[Extracted page text data]

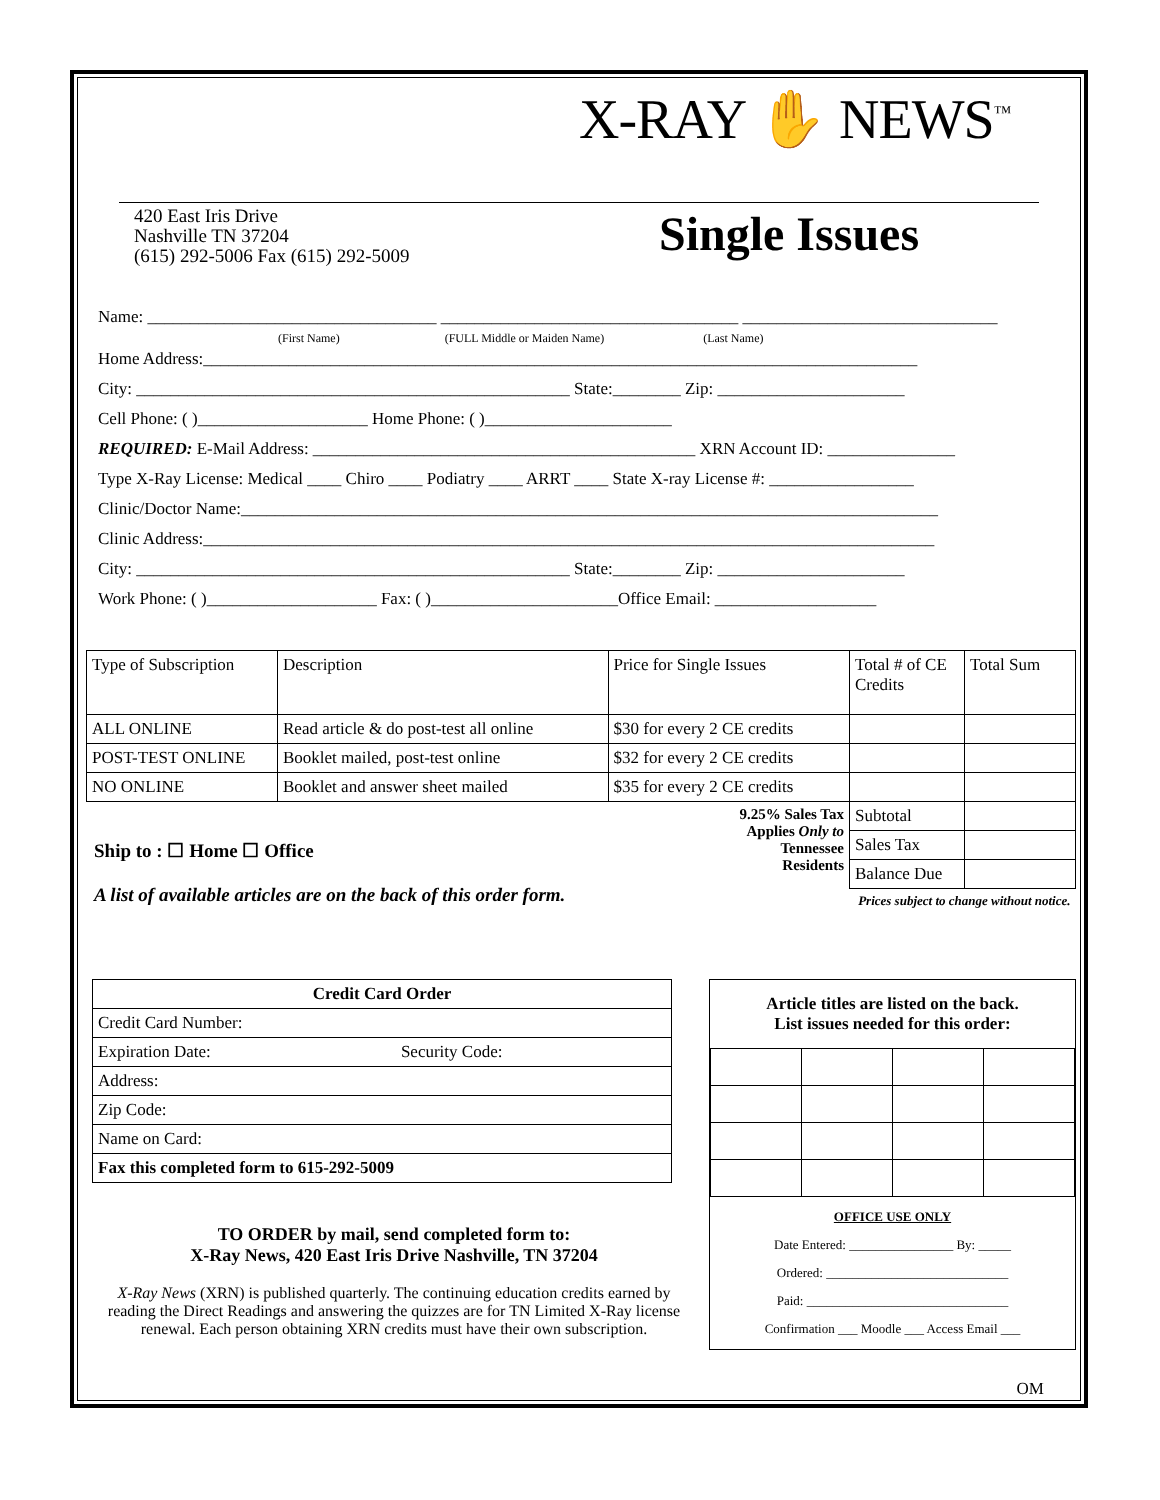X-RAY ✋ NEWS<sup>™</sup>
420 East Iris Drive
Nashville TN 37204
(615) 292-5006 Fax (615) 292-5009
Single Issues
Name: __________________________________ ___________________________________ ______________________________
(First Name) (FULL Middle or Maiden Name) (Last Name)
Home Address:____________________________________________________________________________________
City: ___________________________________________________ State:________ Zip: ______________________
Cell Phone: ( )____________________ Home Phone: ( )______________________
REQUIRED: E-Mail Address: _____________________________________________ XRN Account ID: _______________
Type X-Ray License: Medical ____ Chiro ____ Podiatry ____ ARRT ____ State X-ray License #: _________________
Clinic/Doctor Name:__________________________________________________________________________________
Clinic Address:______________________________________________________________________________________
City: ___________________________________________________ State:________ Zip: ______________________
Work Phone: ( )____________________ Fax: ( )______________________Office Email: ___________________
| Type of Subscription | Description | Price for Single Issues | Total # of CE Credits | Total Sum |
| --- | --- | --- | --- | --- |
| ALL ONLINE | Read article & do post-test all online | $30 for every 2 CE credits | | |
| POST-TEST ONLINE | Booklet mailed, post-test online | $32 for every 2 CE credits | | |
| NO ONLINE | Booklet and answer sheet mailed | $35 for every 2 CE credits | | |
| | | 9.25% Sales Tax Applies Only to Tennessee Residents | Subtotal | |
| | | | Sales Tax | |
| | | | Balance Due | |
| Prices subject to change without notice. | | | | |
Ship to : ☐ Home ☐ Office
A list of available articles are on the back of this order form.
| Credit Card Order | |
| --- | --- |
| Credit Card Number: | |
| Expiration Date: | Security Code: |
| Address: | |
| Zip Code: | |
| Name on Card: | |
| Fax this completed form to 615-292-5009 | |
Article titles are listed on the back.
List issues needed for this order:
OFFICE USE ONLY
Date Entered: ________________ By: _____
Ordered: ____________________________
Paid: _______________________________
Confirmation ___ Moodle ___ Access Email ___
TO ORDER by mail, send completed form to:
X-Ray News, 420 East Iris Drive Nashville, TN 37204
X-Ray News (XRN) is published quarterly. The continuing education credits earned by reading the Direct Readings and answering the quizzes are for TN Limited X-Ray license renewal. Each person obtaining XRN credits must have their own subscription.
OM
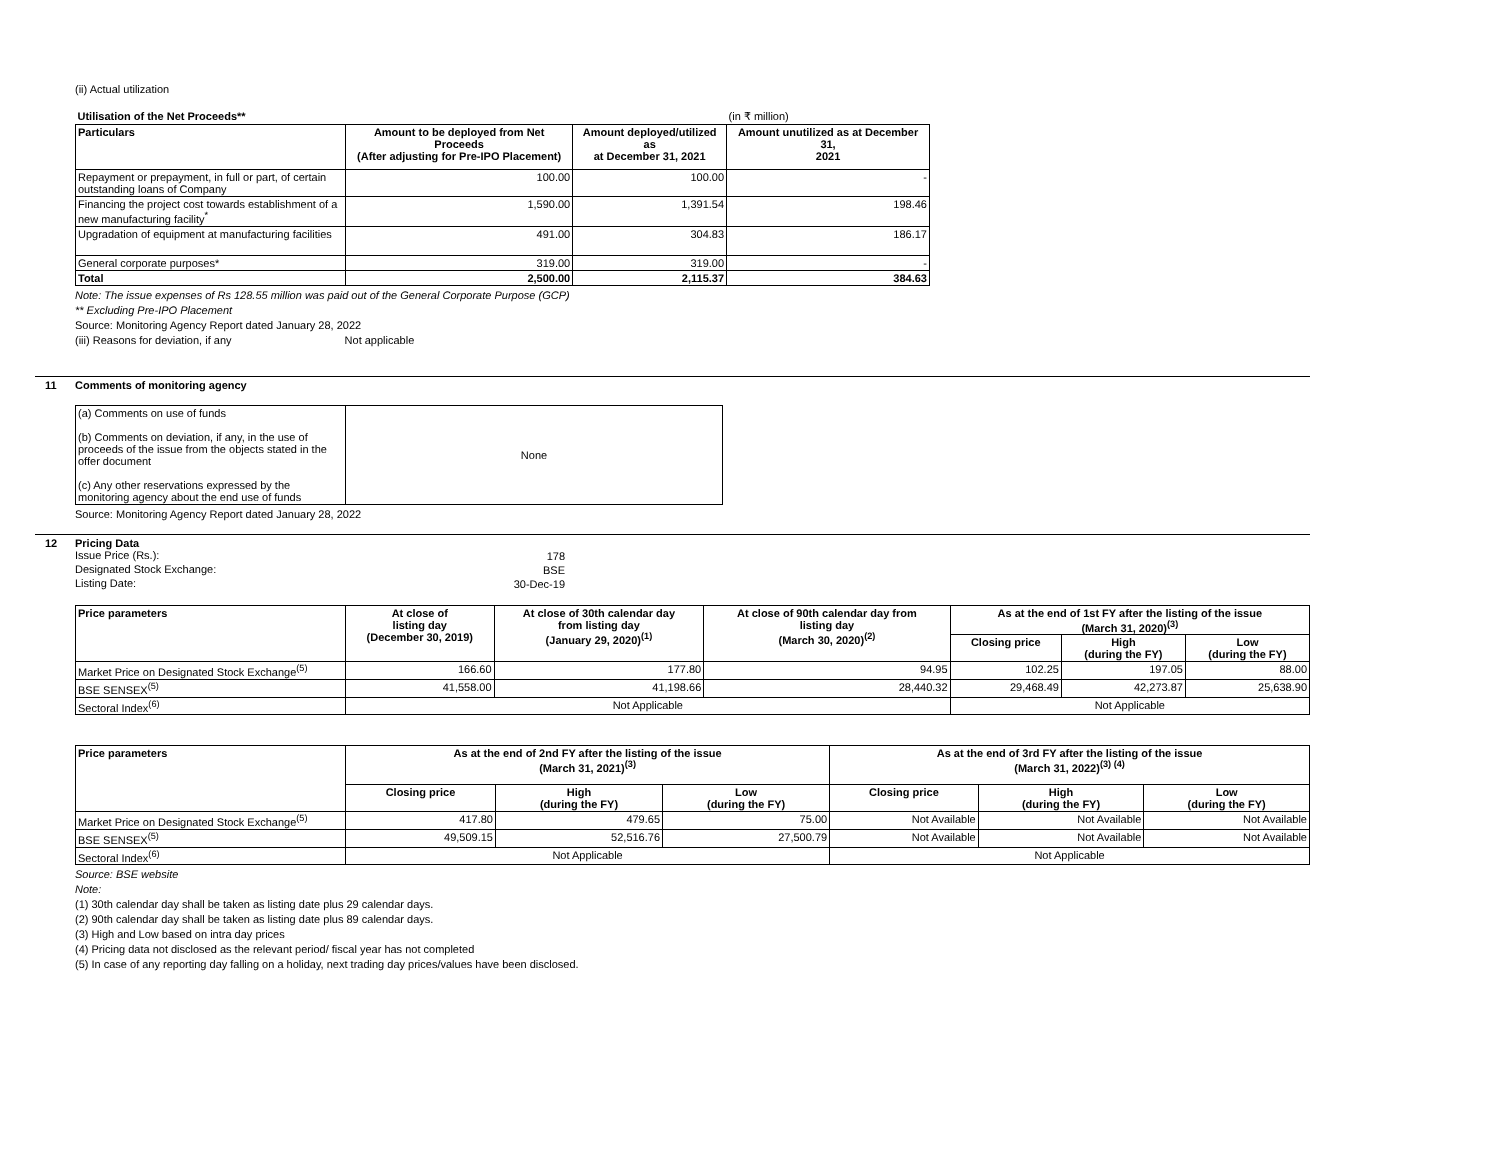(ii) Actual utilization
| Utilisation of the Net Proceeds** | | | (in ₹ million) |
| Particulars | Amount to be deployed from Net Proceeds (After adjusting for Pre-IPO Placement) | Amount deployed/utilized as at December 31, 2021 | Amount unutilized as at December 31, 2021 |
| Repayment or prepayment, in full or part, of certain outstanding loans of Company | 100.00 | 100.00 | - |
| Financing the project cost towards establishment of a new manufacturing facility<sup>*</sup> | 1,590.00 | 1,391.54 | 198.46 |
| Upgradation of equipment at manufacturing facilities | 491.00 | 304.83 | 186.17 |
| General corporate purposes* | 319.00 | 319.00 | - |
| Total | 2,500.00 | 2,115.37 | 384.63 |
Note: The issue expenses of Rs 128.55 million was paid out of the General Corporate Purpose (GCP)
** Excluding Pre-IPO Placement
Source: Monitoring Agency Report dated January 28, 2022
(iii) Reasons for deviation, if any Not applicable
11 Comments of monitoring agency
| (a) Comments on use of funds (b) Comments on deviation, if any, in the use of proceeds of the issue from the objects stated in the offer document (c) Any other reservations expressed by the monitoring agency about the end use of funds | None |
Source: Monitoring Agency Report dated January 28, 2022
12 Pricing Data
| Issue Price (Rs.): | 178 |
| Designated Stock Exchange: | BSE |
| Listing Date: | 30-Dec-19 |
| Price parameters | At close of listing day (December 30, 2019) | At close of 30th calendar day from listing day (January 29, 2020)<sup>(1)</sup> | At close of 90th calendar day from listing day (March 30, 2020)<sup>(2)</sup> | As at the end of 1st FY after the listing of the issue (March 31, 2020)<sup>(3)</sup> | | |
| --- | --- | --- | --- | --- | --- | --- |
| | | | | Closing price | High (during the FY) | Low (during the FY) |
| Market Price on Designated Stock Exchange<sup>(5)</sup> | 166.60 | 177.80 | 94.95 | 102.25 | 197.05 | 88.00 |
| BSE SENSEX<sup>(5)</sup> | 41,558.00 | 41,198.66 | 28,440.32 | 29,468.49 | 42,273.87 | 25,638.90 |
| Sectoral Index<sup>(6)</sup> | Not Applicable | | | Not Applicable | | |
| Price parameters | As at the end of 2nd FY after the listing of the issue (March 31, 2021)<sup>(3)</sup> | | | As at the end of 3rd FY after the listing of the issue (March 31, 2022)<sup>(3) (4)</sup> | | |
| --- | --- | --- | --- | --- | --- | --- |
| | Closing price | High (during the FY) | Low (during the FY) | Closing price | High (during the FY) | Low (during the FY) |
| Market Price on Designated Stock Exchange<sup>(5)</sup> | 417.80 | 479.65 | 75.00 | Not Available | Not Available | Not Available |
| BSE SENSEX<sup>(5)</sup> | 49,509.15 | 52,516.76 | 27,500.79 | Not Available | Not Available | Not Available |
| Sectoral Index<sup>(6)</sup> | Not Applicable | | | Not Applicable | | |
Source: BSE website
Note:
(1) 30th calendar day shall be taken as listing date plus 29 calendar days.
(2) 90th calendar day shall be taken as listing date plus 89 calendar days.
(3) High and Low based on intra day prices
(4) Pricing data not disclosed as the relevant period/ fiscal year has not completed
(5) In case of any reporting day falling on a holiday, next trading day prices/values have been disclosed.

#### Problem description:
Set down the records precisely as they appear. Any picture stays out.

#### Response for this exercise:
X-RAY ✋ NEWS<sup>™</sup>
420 East Iris Drive
Nashville TN 37204
(615) 292-5006 Fax (615) 292-5009
Single Issues
Name: __________________________________ ___________________________________ ______________________________
(First Name) (FULL Middle or Maiden Name) (Last Name)
Home Address:____________________________________________________________________________________
City: ___________________________________________________ State:________ Zip: ______________________
Cell Phone: ( )____________________ Home Phone: ( )______________________
REQUIRED: E-Mail Address: _____________________________________________ XRN Account ID: _______________
Type X-Ray License: Medical ____ Chiro ____ Podiatry ____ ARRT ____ State X-ray License #: _________________
Clinic/Doctor Name:__________________________________________________________________________________
Clinic Address:______________________________________________________________________________________
City: ___________________________________________________ State:________ Zip: ______________________
Work Phone: ( )____________________ Fax: ( )______________________Office Email: ___________________
| Type of Subscription | Description | Price for Single Issues | Total # of CE Credits | Total Sum |
| --- | --- | --- | --- | --- |
| ALL ONLINE | Read article & do post-test all online | $30 for every 2 CE credits | | |
| POST-TEST ONLINE | Booklet mailed, post-test online | $32 for every 2 CE credits | | |
| NO ONLINE | Booklet and answer sheet mailed | $35 for every 2 CE credits | | |
| | | 9.25% Sales Tax Applies Only to Tennessee Residents | Subtotal | |
| | | | Sales Tax | |
| | | | Balance Due | |
| Prices subject to change without notice. | | | | |
Ship to : ☐ Home ☐ Office
A list of available articles are on the back of this order form.
| Credit Card Order | |
| --- | --- |
| Credit Card Number: | |
| Expiration Date: | Security Code: |
| Address: | |
| Zip Code: | |
| Name on Card: | |
| Fax this completed form to 615-292-5009 | |
Article titles are listed on the back.
List issues needed for this order:
OFFICE USE ONLY
Date Entered: ________________ By: _____
Ordered: ____________________________
Paid: _______________________________
Confirmation ___ Moodle ___ Access Email ___
TO ORDER by mail, send completed form to:
X-Ray News, 420 East Iris Drive Nashville, TN 37204
X-Ray News (XRN) is published quarterly. The continuing education credits earned by reading the Direct Readings and answering the quizzes are for TN Limited X-Ray license renewal. Each person obtaining XRN credits must have their own subscription.
OM
(ii) Actual utilization
| Utilisation of the Net Proceeds** | | | (in ₹ million) |
| Particulars | Amount to be deployed from Net Proceeds (After adjusting for Pre-IPO Placement) | Amount deployed/utilized as at December 31, 2021 | Amount unutilized as at December 31, 2021 |
| Repayment or prepayment, in full or part, of certain outstanding loans of Company | 100.00 | 100.00 | - |
| Financing the project cost towards establishment of a new manufacturing facility<sup>*</sup> | 1,590.00 | 1,391.54 | 198.46 |
| Upgradation of equipment at manufacturing facilities | 491.00 | 304.83 | 186.17 |
| General corporate purposes* | 319.00 | 319.00 | - |
| Total | 2,500.00 | 2,115.37 | 384.63 |
Note: The issue expenses of Rs 128.55 million was paid out of the General Corporate Purpose (GCP)
** Excluding Pre-IPO Placement
Source: Monitoring Agency Report dated January 28, 2022
(iii) Reasons for deviation, if any Not applicable
11 Comments of monitoring agency
| (a) Comments on use of funds (b) Comments on deviation, if any, in the use of proceeds of the issue from the objects stated in the offer document (c) Any other reservations expressed by the monitoring agency about the end use of funds | None |
Source: Monitoring Agency Report dated January 28, 2022
12 Pricing Data
| Issue Price (Rs.): | 178 |
| Designated Stock Exchange: | BSE |
| Listing Date: | 30-Dec-19 |
| Price parameters | At close of listing day (December 30, 2019) | At close of 30th calendar day from listing day (January 29, 2020)<sup>(1)</sup> | At close of 90th calendar day from listing day (March 30, 2020)<sup>(2)</sup> | As at the end of 1st FY after the listing of the issue (March 31, 2020)<sup>(3)</sup> | | |
| --- | --- | --- | --- | --- | --- | --- |
| | | | | Closing price | High (during the FY) | Low (during the FY) |
| Market Price on Designated Stock Exchange<sup>(5)</sup> | 166.60 | 177.80 | 94.95 | 102.25 | 197.05 | 88.00 |
| BSE SENSEX<sup>(5)</sup> | 41,558.00 | 41,198.66 | 28,440.32 | 29,468.49 | 42,273.87 | 25,638.90 |
| Sectoral Index<sup>(6)</sup> | Not Applicable | | | Not Applicable | | |
| Price parameters | As at the end of 2nd FY after the listing of the issue (March 31, 2021)<sup>(3)</sup> | | | As at the end of 3rd FY after the listing of the issue (March 31, 2022)<sup>(3) (4)</sup> | | |
| --- | --- | --- | --- | --- | --- | --- |
| | Closing price | High (during the FY) | Low (during the FY) | Closing price | High (during the FY) | Low (during the FY) |
| Market Price on Designated Stock Exchange<sup>(5)</sup> | 417.80 | 479.65 | 75.00 | Not Available | Not Available | Not Available |
| BSE SENSEX<sup>(5)</sup> | 49,509.15 | 52,516.76 | 27,500.79 | Not Available | Not Available | Not Available |
| Sectoral Index<sup>(6)</sup> | Not Applicable | | | Not Applicable | | |
Source: BSE website
Note:
(1) 30th calendar day shall be taken as listing date plus 29 calendar days.
(2) 90th calendar day shall be taken as listing date plus 89 calendar days.
(3) High and Low based on intra day prices
(4) Pricing data not disclosed as the relevant period/ fiscal year has not completed
(5) In case of any reporting day falling on a holiday, next trading day prices/values have been disclosed.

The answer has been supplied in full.